Наташа хотела пойти поискать контору начальника цеха, но Ваня встал у единственного узкого прохода меж станками, и ей невольно пришлось остаться на месте. Она поняла, что рассказчик, напуганный внезапно свалившейся было на него немотой, боялся теперь молчания.
— Я вижу, ты не только говорить, но и командовать обучился.
— Командую! Г-горлом только и беру. А работать, между нами говоря, не умею. — Он покосился на Наташу. — Начальник цеха на людей не смотрит, а все куда-то мимо, будто главное где-то там, ч-чорт его знает где!
Он снова опасливо оглянулся на Наташу, все еще не взяв в толк, кем она приходится Чардынцеву.
— Уйду я отсюда! Не привычен я быть в хвостовом положении.
— Стало быть, собираешься дезертировать? Похоже, при контузии из тебя весь боевой дух вытряхнуло.
— Т-товарищ полковник… — мучительно перекосил брови Ваня.
— Понятно! Пока ты тут болтал, бригада твоя разошлась курить. Иди. Поговорим потом.
Услышав резкие и одновременно сдержанно-строгие ноты в его голосе и хорошо помня, что после этого с ним говорить небезопасно, Ваня повернулся и, обойдя станок, пошел искать свою бригаду.
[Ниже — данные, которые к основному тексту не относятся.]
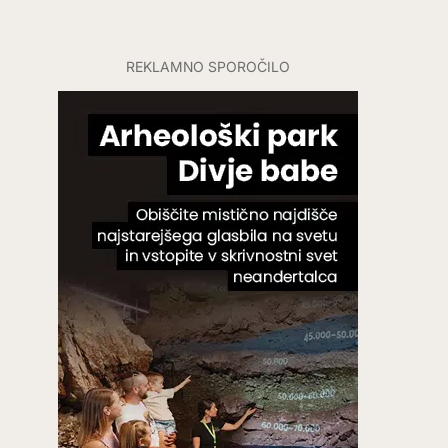
REKLAMNO SPOROČILO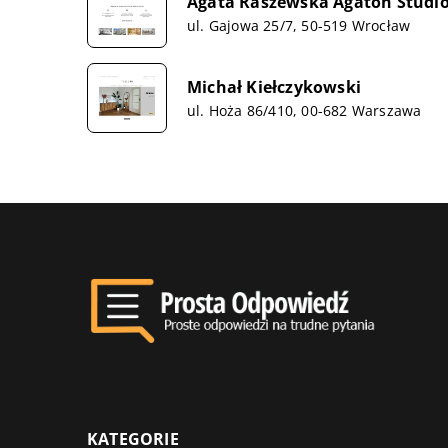
Agata Raszewska Agaton Studi
ul. Gajowa 25/7, 50-519 Wrocław
Michał Kiełczykowski
ul. Hoża 86/410, 00-682 Warszawa
KATEGORIE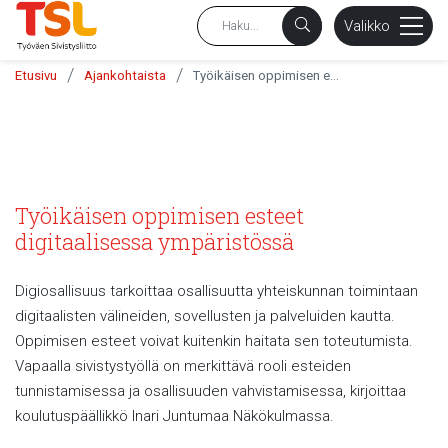
sältöön
Valikko
/
/
Etusivu
Ajankohtaista
Työikäisen oppimisen esteet digitaalisessa ympäristössä
Työikäisen oppimisen esteet
digitaalisessa ympäristössä
Digiosallisuus tarkoittaa osallisuutta yhteiskunnan toimintaan
digitaalisten välineiden, sovellusten ja palveluiden kautta.
Oppimisen esteet voivat kuitenkin haitata sen toteutumista.
Vapaalla sivistystyöllä on merkittävä rooli esteiden
tunnistamisessa ja osallisuuden vahvistamisessa, kirjoittaa
koulutuspäällikkö Inari Juntumaa Näkökulmassa.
Наташа взглянула на своего спутника. Лицо его помрачнело. Серые улыбчивые глаза стали строгими.
— Вы, вероятно, к начальнику цеха? — спросил он. — Пойдемте. Я тоже к нему.
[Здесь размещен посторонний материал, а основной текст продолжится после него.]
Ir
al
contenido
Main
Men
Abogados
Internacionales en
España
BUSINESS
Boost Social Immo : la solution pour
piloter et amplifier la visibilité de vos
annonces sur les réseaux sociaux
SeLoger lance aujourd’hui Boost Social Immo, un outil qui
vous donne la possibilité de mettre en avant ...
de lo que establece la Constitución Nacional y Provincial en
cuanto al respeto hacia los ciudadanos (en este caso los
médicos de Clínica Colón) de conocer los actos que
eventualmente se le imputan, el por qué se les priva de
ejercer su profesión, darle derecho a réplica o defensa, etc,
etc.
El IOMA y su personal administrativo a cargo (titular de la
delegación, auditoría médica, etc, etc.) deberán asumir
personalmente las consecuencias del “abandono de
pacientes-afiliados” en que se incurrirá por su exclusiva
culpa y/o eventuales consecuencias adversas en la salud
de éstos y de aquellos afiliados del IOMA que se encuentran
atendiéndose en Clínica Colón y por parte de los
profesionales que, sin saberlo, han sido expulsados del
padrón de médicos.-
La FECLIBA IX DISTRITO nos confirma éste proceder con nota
В конторе цеха было сильно накурено. В голубом папиросном дыму, одни на длинной скамье, другие — прямо на столах, сидели мастера, наладчики станков, контролеры ОТК — весь комсостав цеха. У двери, ведущей в кабинет начальника, стучала на машинке молодая девушка с высокой и, вероятно, очень непрочной прической. В ее розовых маленьких ушах дрожали и приплясывали сережки, широкие и ослепительно-блестевшие, как две блесны.
«Эх, беда тому окуню, что клюнет на эту приманку», — отметил про себя Чардынцев, быстро глянув в ее узкие злые глаза.
— Вы к Добрывечеру? Он занят.
— А разве так бывает, чтобы человек на работе не был занятым? — громко спросил Чардынцев. Все дружно засмеялись, довольные тем, что вновь пришедший удачно «отбрил» заносчивую девицу. Но в следующую минуту, смекнув, что это замечание может относиться и к ним самим, они поспешно стали гасить папиросы и по одному выскальзывали из конторки.
Секретарь Добрывечера покраснела и хотела было уже ответить дерзостью, но в это время отворилась дверь кабинета и показалась голова начальника цеха — крупная, с рассыпавшимися русыми волосами.